QUOTED PASSAGE:
* begin *

1- Load the Cleaned Data¶

Import the pre-processed and cleaned data set ready for integration and analysis.

In [5]:

import pandas as pd

# Instructions for users:
# Update the file_paths list below with the actual paths to your cleaned data files.
# These paths should point to the Excel files containing the data from each batch you wish to load.
# Ensure the format is correct and consistent with your operating system's path conventions.
# Example format for Windows: "data\\clean\\batch0.xlsx"
# Example format for Unix/Linux: "data/clean/batch0.xlsx"

file_paths = [
    'data/clean/batch0.xlsx',  # Update this path to your first batch file
    'data/clean/batch1.xlsx',  # Update this path to your second batch file
    'data/clean/batch2.xlsx'   # Update this path to your third batch file
    # Add more paths as needed for additional batches
]

# Initialize a list to store the loaded data from each batch
data_batches = []

# Loop through the file paths, loading each file's data into a DataFrame
# and appending it to the data_batches list.
for path in file_paths:
    # Load the Excel file into a DataFrame
    data = pd.read_excel(path)
    # Append the loaded data to the data_batches list
    data_batches.append(data)

# At this point, data_batches contains a list of DataFrames,
# each representing the data from one of the specified files.
# You can now proceed with integrating and analyzing these DataFrames as needed.

2- Integrate All Obtained Data¶

Combine data from various sources into a unified dataset for model training.

In [10]:

# Instructions for users:
# At this point, it's assumed that you have a list of DataFrames named `data_batches`,
# each containing data from different batches as loaded in the previous step.

# To integrate all the obtained data into a single DataFrame for model training,
# we use the pandas concat function. This function effectively merges the list of
# DataFrames into one, stacking them vertically (one on top of the other) by default.

# Integrate all obtained data from the different batches
data = pd.concat(data_batches, ignore_index=True)

* end *

WHAT TO WORK ON:
(a) From the notebook excerpt, extract the stretch from "2- Integrate All" through "the previous step.".
(b) Answer these questions from the notebook excerpt:
(i) Which pandas function loads each Excel file into a DataFrame?
(ii) Besides `data_batches`, what argument is passed to `pd.concat`?
(iii) According to the comments, how does the concat function stack the DataFrames by default?
(c) List every path that the `file_paths` list in the notebook excerpt contains.
Rely solely on the notebook excerpt for what follows.

RECORDED DATA:

* begin *

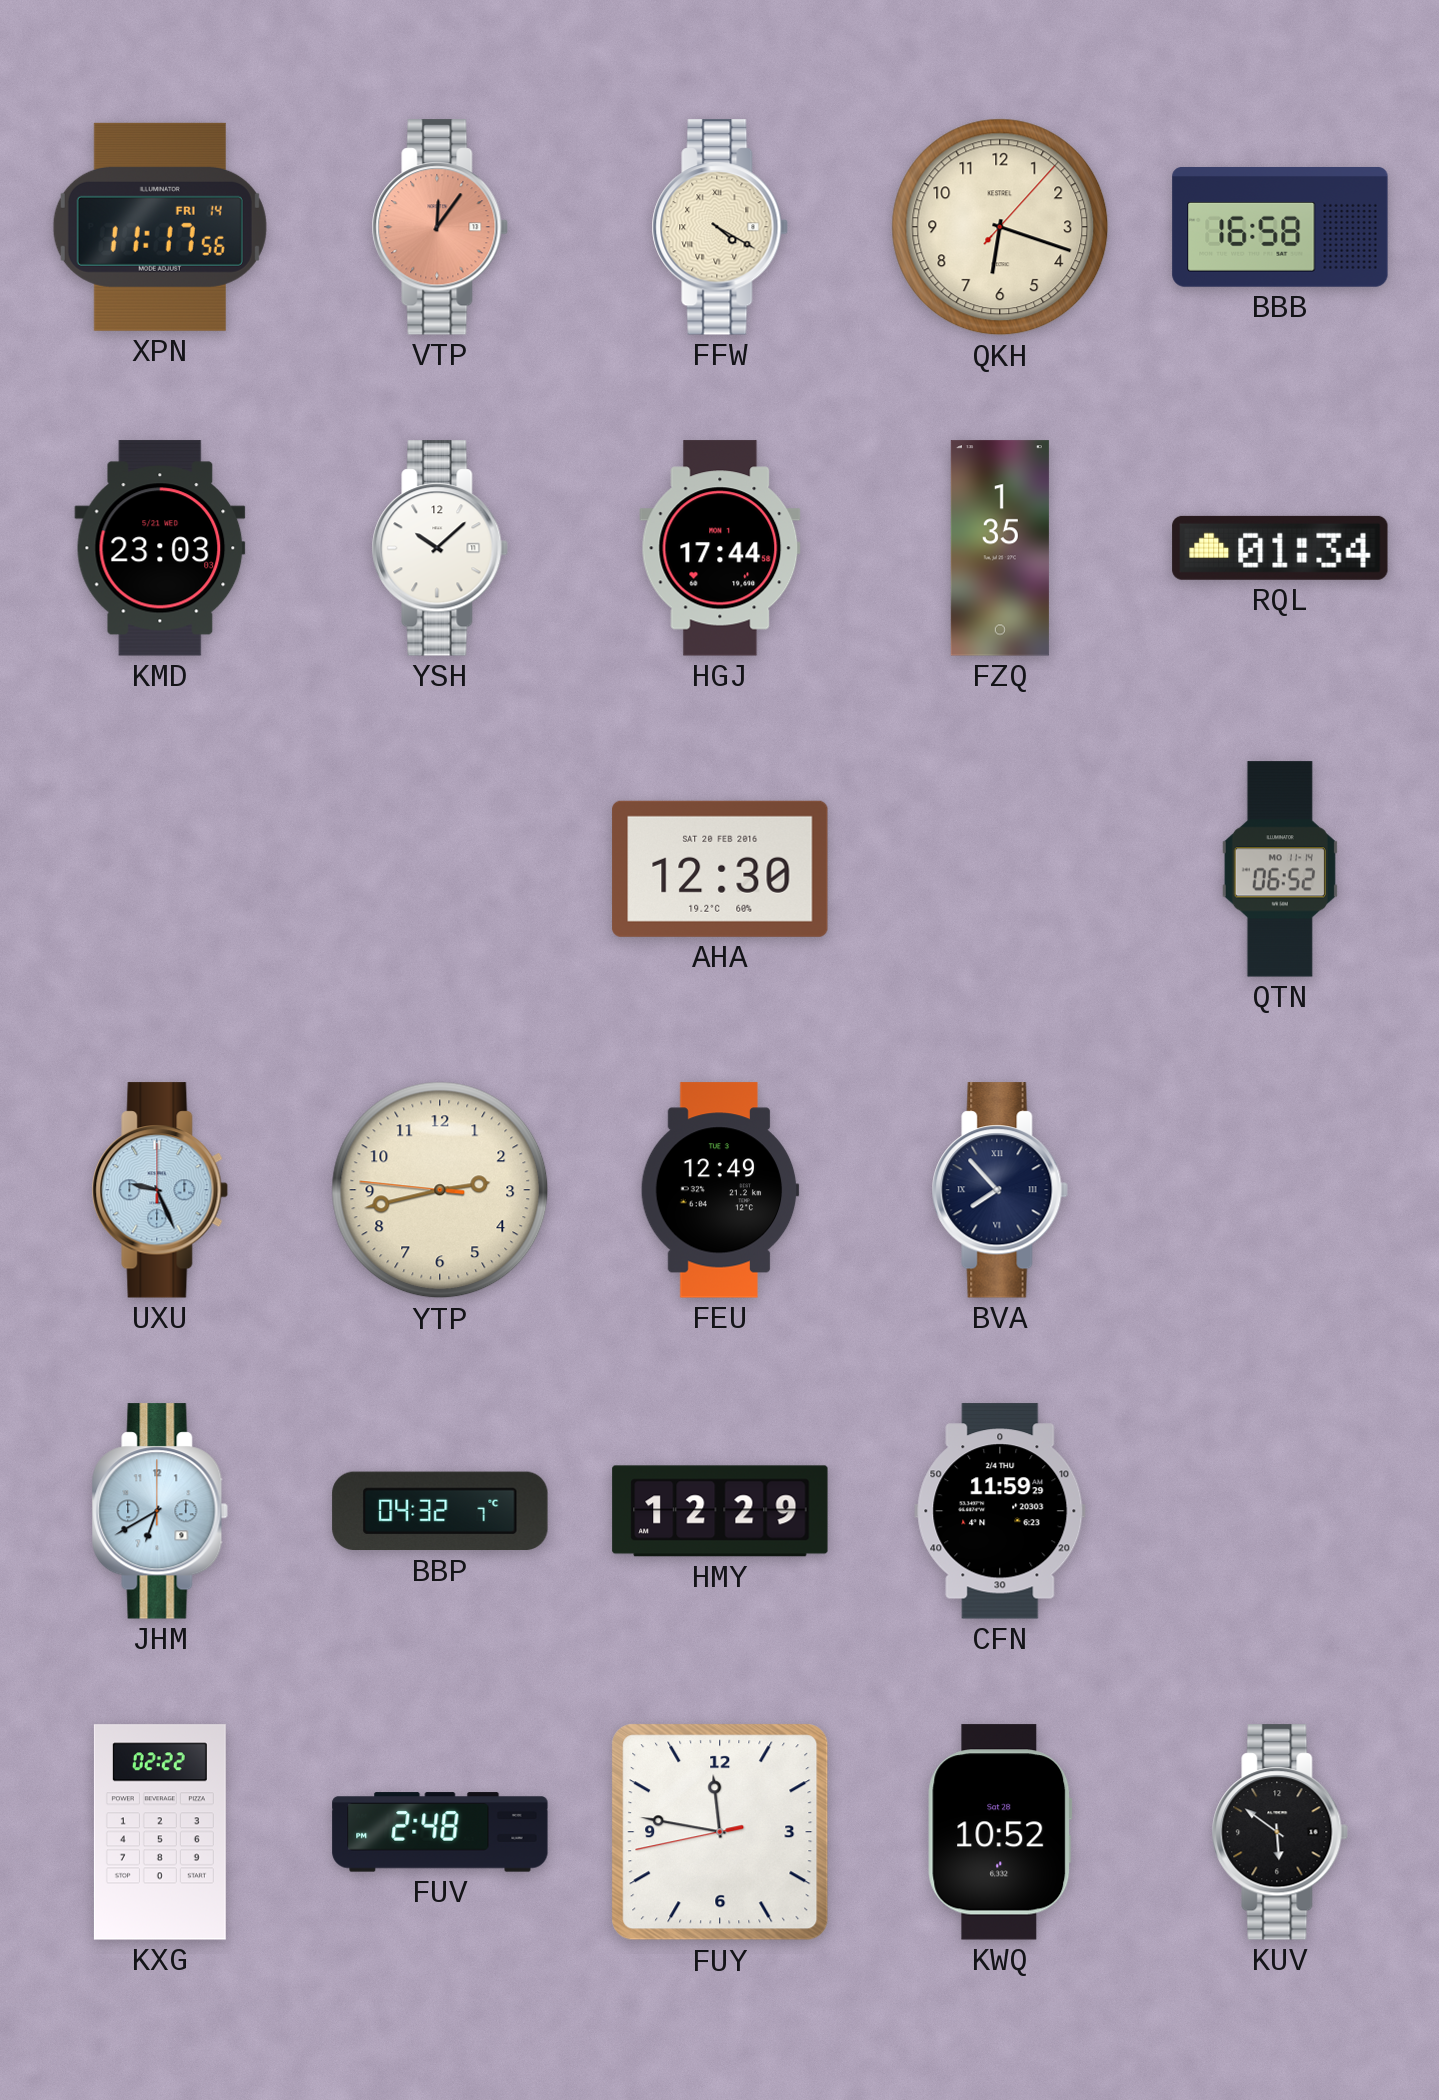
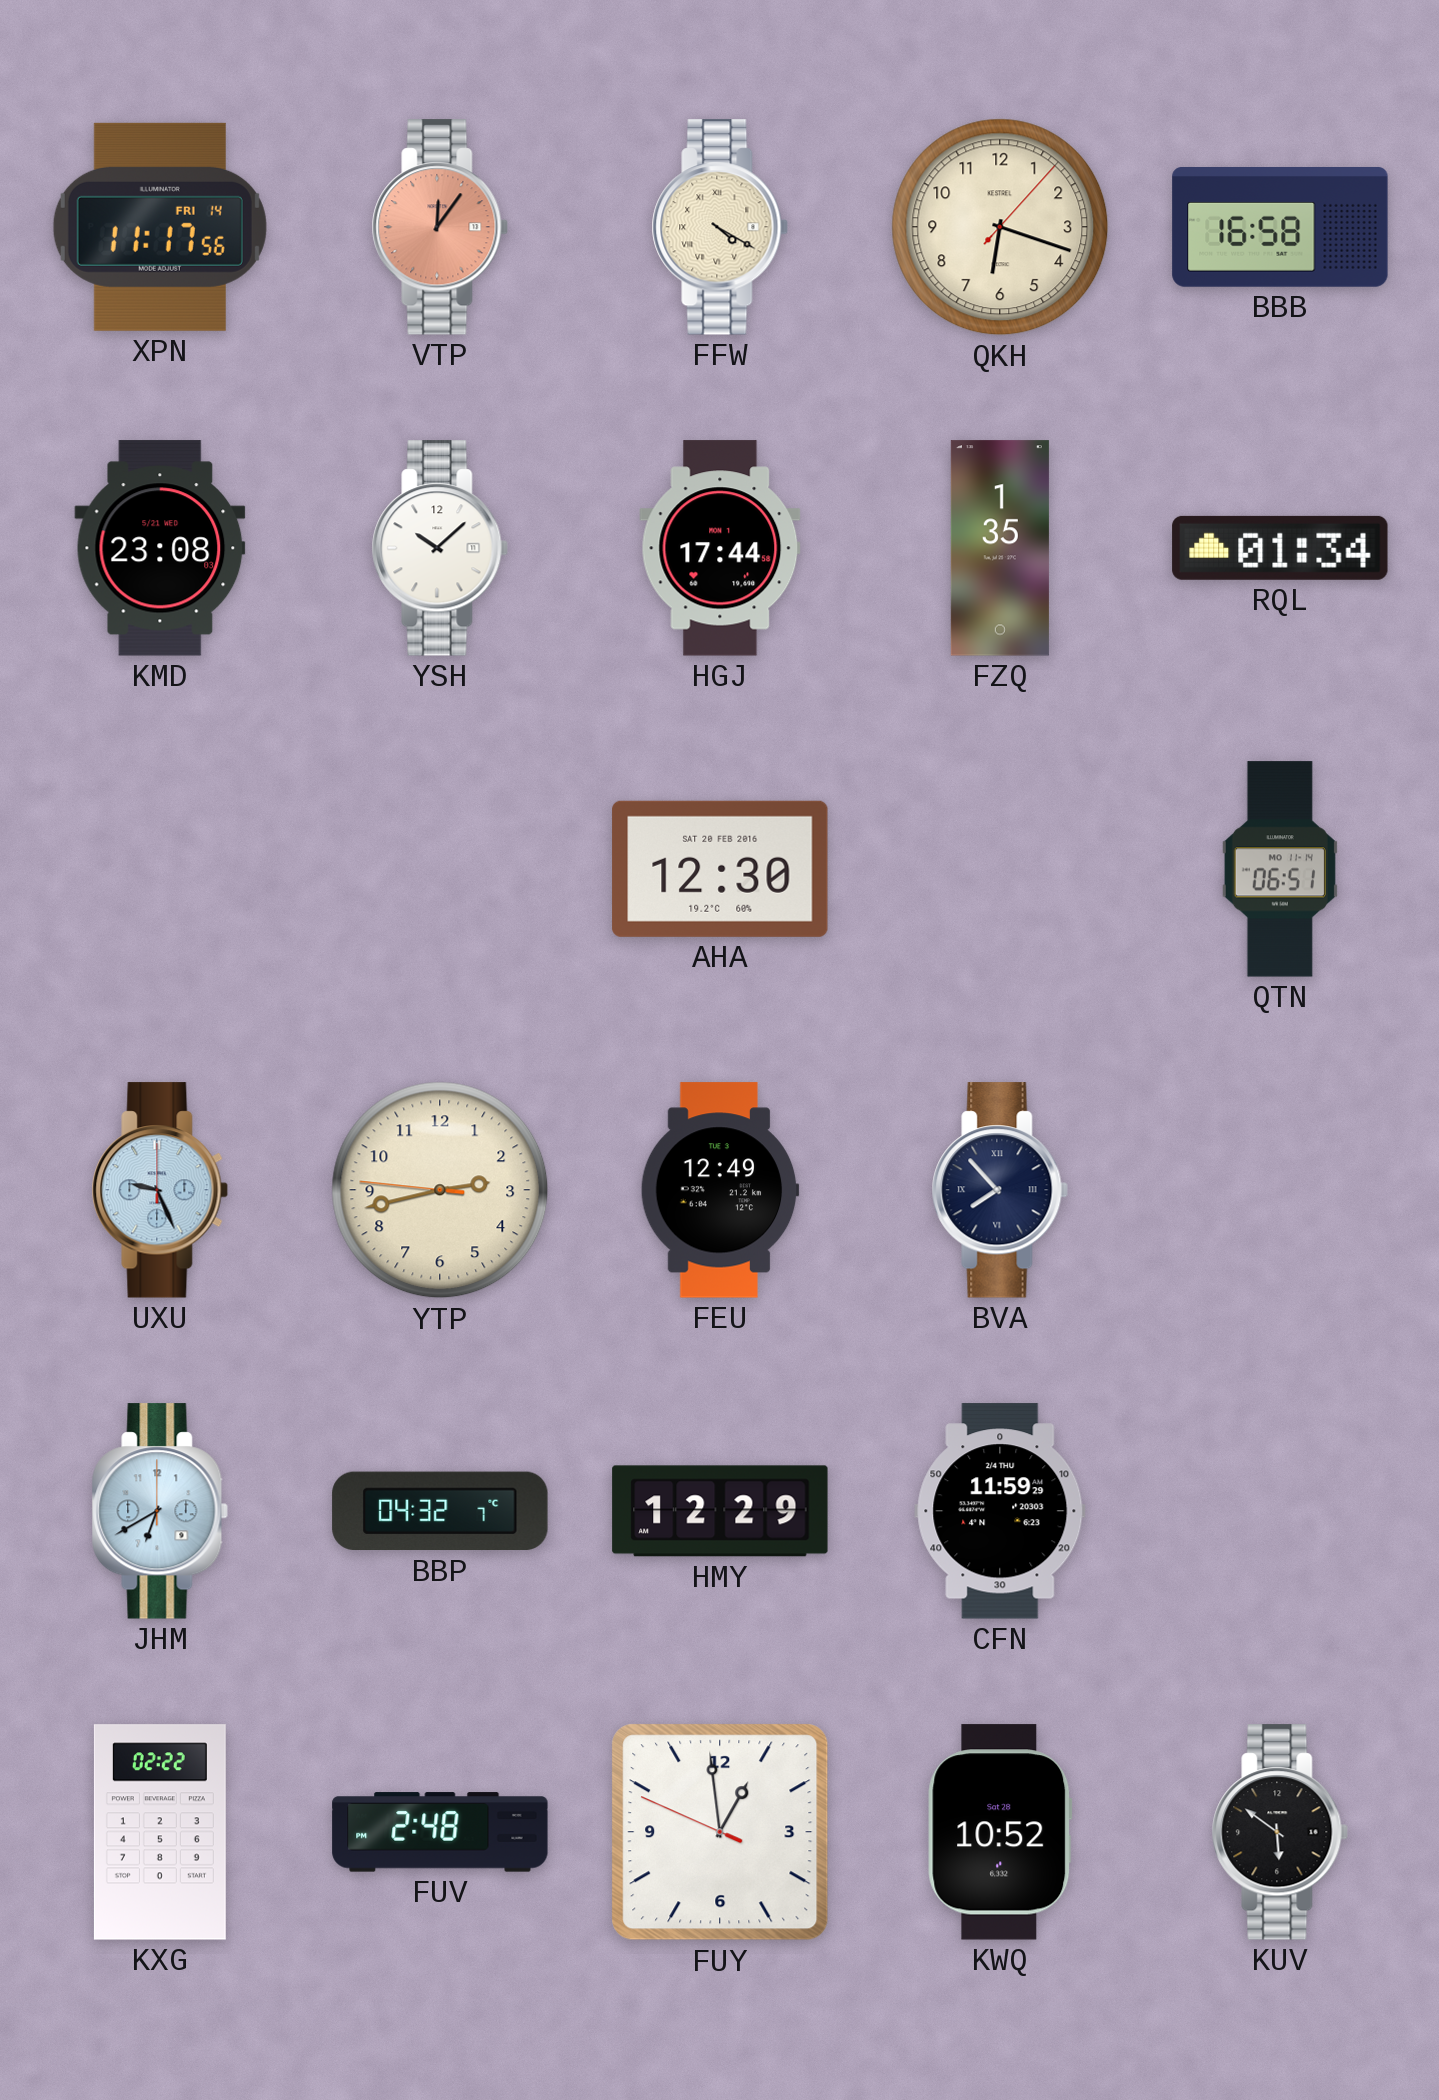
KMD: 23:03 -> 23:08
QTN: 06:52 -> 06:51
FUY: 11:46 -> 12:58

* end *

SOLUTIONS BELOW:
(a)
2- Integrate All Obtained Data¶

Combine data from various sources into a unified dataset for model training.

In [10]:

# Instructions for users:
# At this point, it's assumed that you have a list of DataFrames named `data_batches`,
# each containing data from different batches as loaded in the previous step.

(b)
(i) `pd.read_excel`
(ii) `ignore_index=True`
(iii) Vertically, one on top of the other.

(c)
'data/clean/batch0.xlsx'
'data/clean/batch1.xlsx'
'data/clean/batch2.xlsx'